Exercise data
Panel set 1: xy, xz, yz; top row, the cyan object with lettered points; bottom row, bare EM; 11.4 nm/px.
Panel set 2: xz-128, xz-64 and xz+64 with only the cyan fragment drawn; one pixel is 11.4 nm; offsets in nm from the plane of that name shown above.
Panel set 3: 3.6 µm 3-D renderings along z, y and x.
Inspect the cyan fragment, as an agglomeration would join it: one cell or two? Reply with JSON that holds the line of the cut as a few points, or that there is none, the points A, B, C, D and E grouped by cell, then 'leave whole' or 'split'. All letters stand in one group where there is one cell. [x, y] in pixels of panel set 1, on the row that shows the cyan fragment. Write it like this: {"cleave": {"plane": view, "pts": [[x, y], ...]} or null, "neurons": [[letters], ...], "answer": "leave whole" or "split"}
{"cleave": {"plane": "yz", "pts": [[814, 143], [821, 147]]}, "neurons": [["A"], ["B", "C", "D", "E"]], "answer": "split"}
* * *
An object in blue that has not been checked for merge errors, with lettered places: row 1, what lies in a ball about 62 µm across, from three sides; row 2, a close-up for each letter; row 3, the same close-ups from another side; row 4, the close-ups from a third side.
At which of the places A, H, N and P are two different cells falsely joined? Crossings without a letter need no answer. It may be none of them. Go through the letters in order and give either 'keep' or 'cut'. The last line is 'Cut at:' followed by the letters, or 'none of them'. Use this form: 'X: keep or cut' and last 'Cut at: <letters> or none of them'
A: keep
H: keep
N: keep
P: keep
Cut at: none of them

Task statement
Extract exactly and only the lines above from the line containing "Panel set 1: xy, xz, yz;" through the line containing "Panel set 3: 3.6", both end lines included.

Worked solution
Panel set 1: xy, xz, yz; top row, the cyan object with lettered points; bottom row, bare EM; 11.4 nm/px.
Panel set 2: xz-128, xz-64 and xz+64 with only the cyan fragment drawn; one pixel is 11.4 nm; offsets in nm from the plane of that name shown above.
Panel set 3: 3.6 µm 3-D renderings along z, y and x.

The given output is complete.